As the country continues to disintegrate, Lebanese talents continue to make us proud. Lebanese designer and Renaissance Renaissance brand founder Cynthia Merhej recently became the first ever Arab woman to be shortlisted for the prestigious LVHM Prize. Every year, the fashion prize rewards select young fashion designers for their outstanding creative talent, thereby enabling the emergence of a new generation of designers. Upon studying Visual Communication at the Royal College of Art and Central Saint Martins in London, Merhej followed in the footsteps of three generations of women in her family to launch her own atelier. “Her vision is strongly shaped by her experience in a female-dominated culture in Beirut and seeks to reflect the multifaceted nature of women throughout the different stages of their lives,” the prize’s official Instagram page read. The semi-finalist also took to her brand’s Instagram to share the news and urge the public to vote for her. “As a Lebanese person who often found themselves being the only Arab within global institutions - it was not lost on me the way our stories were time and time again being appropriated and simplified into tragic or exoticized narratives,” she captioned the post. “As the first Lebanese, and Arab, woman to be nominated for this prize, I take pride in representing all the incredible local talents in my country that have supported this brand and helped it thrive with their dedication, talent, and sweat. Thank you.”


Upcoming Friends Reunion Sends Fans into Meltdown as Filming is Wrapped

News about a Friends reunion special in the works at HBO Max have kept fans on their toes ever since it was first announced in 2019. Initially set to honor the cult sitcom’s 25th anniversary, the project faced some production delays in the process. But the dream is finally coming true! According to a post shared to the official Friends Instagram account [@friends] on April 10, the special has finally wrapped filming. “That’s a wrap! Could we BE anymore excited!? Friends: The Reunion is coming to @hbomax,” the post’s caption read, sending fans into a frenzy.

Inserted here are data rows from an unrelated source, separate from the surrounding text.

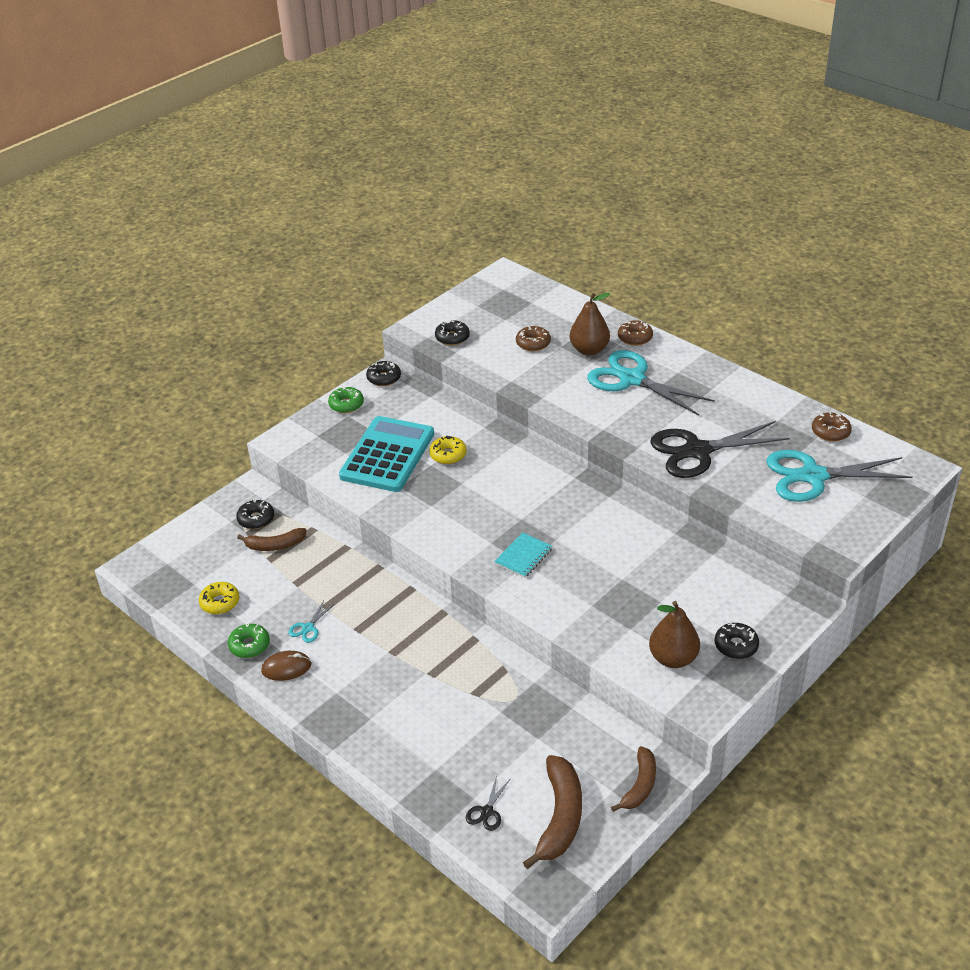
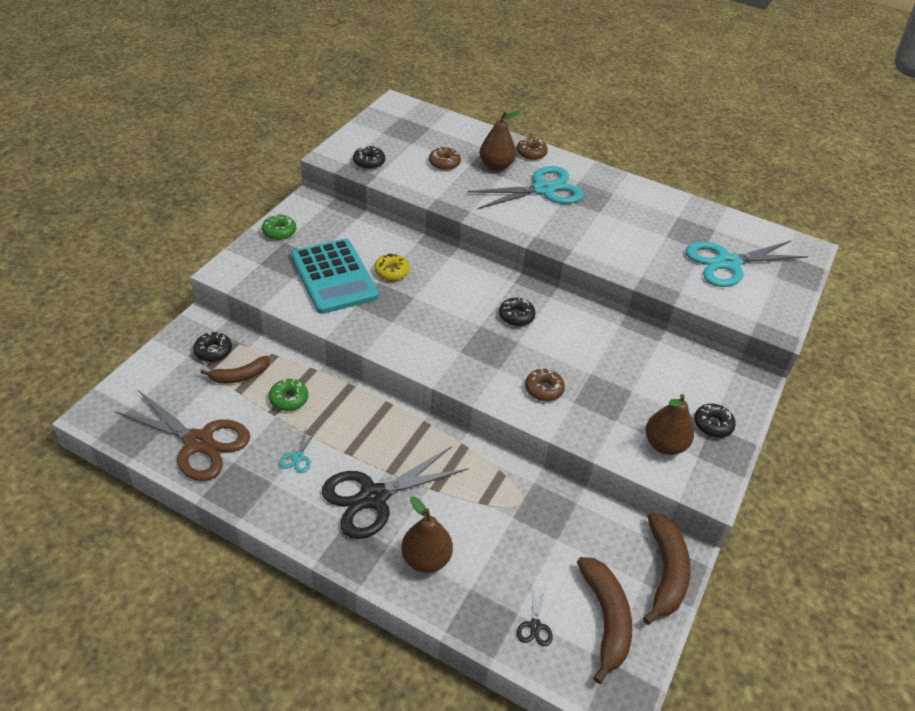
camera: 20 degrees left, 5 degrees up
yellow donut [199,582,239,614] -> brown scissors [114,389,250,481]
green donut [228,624,270,658] -> green donut moved to [269,379,308,411]
brown mouse [261,651,311,681] -> none
turquoise calculator [339,416,434,492] -> turquoise calculator turned 150 degrees clockwise [291,239,379,314]
black donut [366,361,401,386] -> black donut moved to [499,298,536,326]
turquoise notebook [494,532,553,578] -> none
turquoise scissors [587,350,715,416] -> turquoise scissors turned 135 degrees clockwise [467,166,584,209]
brown banana [611,746,656,812] -> brown banana [643,512,691,625], size x1.56
black scissors [650,421,790,478] -> black scissors moved to [322,446,469,539]
brown donut [812,412,852,442] -> brown donut moved to [525,368,565,401]
none -> brown pear [401,497,453,573]

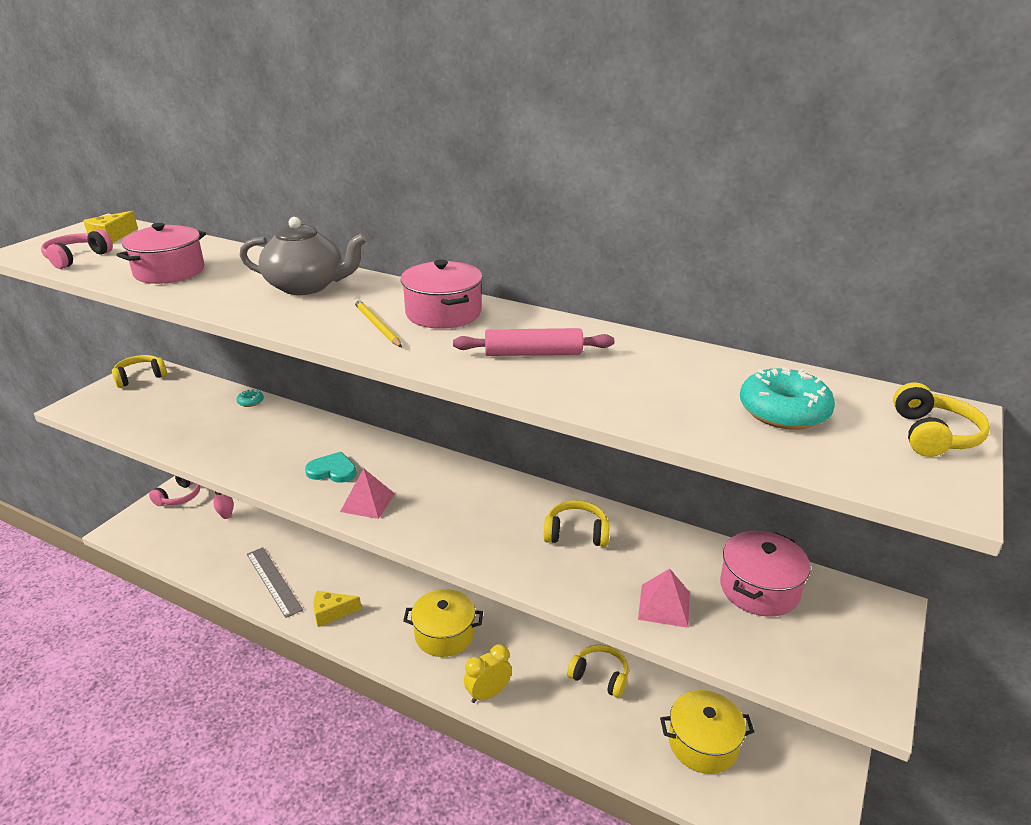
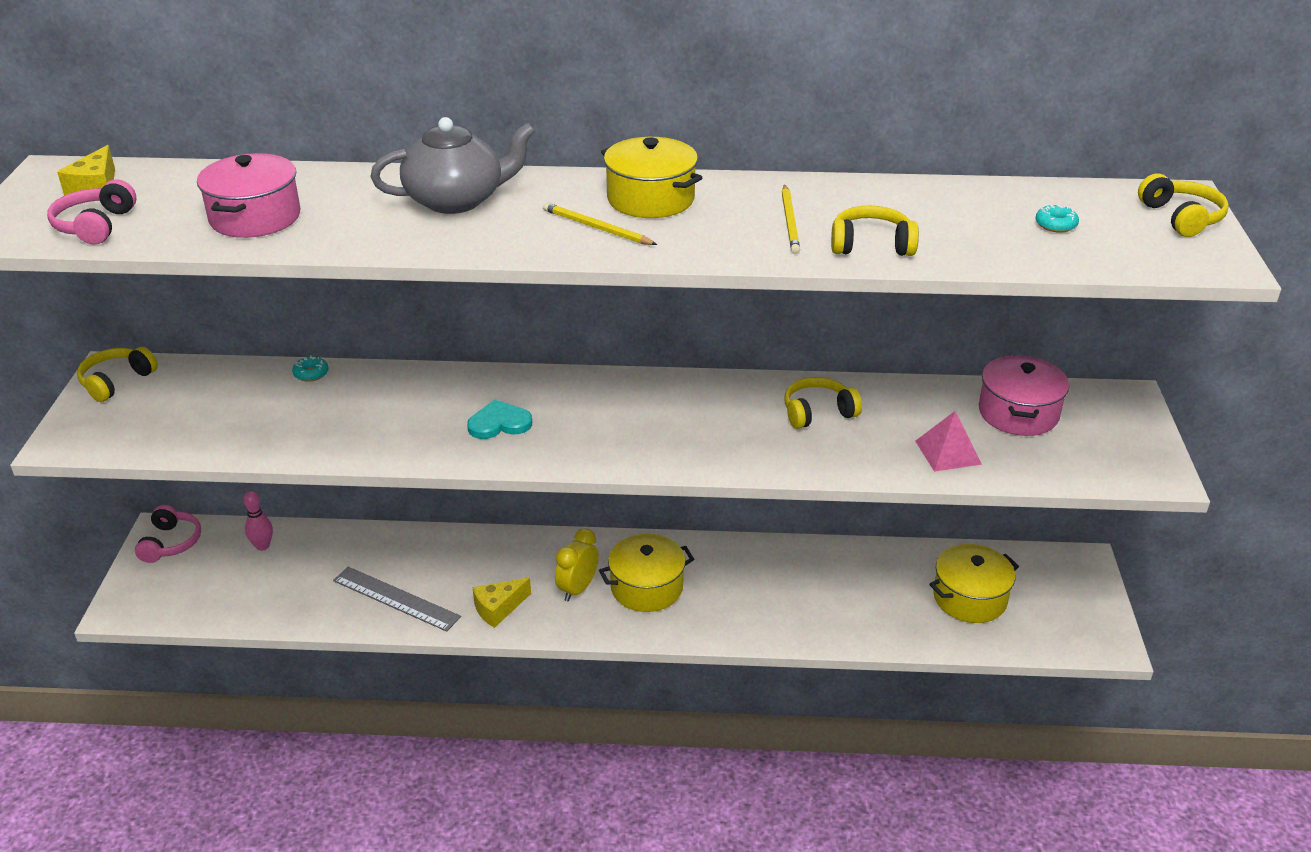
camera: 25 degrees left, 5 degrees up
pink pyramid [340,468,395,519] -> none
pink pot [401,260,483,329] -> yellow pot [601,137,702,218]
pink rolling pin [453,328,614,356] -> yellow pencil [782,184,800,254]
yellow clock [464,644,512,703] -> yellow clock moved to [555,528,599,602]
yellow headphones [567,644,629,698] -> yellow headphones moved to [831,206,919,256]
turquoise donut [740,367,835,430] -> turquoise donut [1036,204,1079,233], size x0.49

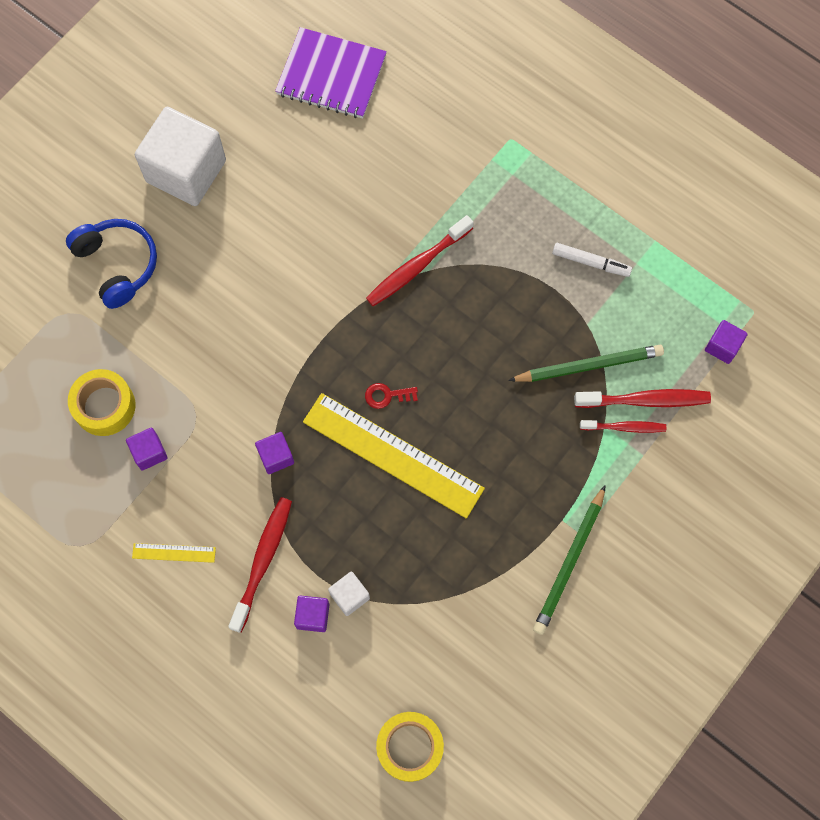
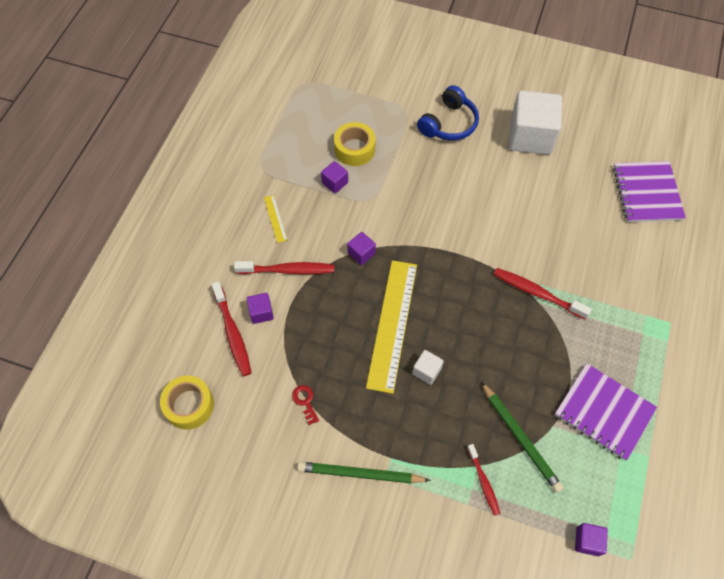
camera: 70 degrees right, 10 degrees down
white cube [328,572,370,616] -> white cube moved to [412,350,444,385]
red key [365,383,418,409] -> red key moved to [292,385,319,425]
white marker [552,243,632,277] -> purple notebook [555,363,657,461]
red toothbrush [574,389,711,408] -> red toothbrush moved to [211,281,252,376]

The post was shared countless times to ecstatic user’s stories and boasts over 3.1 million likes to date. “Could I BE any more impatient,” one commenter wrote. “The one where I can’t wait,” another rightfully added.


Adam Levine Joins His Girls for Some Outdoor Fun in Viral Instagram Snap

Maroon 5 frontman Adam Levine’s posted a heartwarming outdoor snap alongside his wife and daughters on April 6, melting scores of hearts in the process. In the viral photo, Levine and his Namibian model wife Behati Prinsloo are seen from the back holding hands and matching tie-dye dresses with their two daughters Dusty, 4, and Gio, 3. “Girls just wanna have fun,” the singer captioned the shot, adding a playful nail polish emoji in the end. Instagrammers were quick to express their love for the idea, flooding the post with supporting comments and sharing it onto their Instagram stories.


Chevrolet Arabia Drops Revolutionary Corvette Controller on April Fool’s

“Turn any Chevrolet into a #Corvette, with the All-New Corvette Controller!” Chevrolet Arabia announced in an Instagram post on April 1, urging followers to leave corresponding emojis in the comments to pre-order theirs. Eventually, some things are just too good to be true. Combining two passions that go hand in hand for young drivers in the region: performance vehicles and gaming, the April Fool’s prank garnered positive attention among target Instagram users who rushed to drop their emojis in the comments. The epic-looking wireless controller that can give any Chevrolet the beastly performance of the All-New 2020 Corvette Stingray is surely keeping our imagination alive in these weird times for humanity.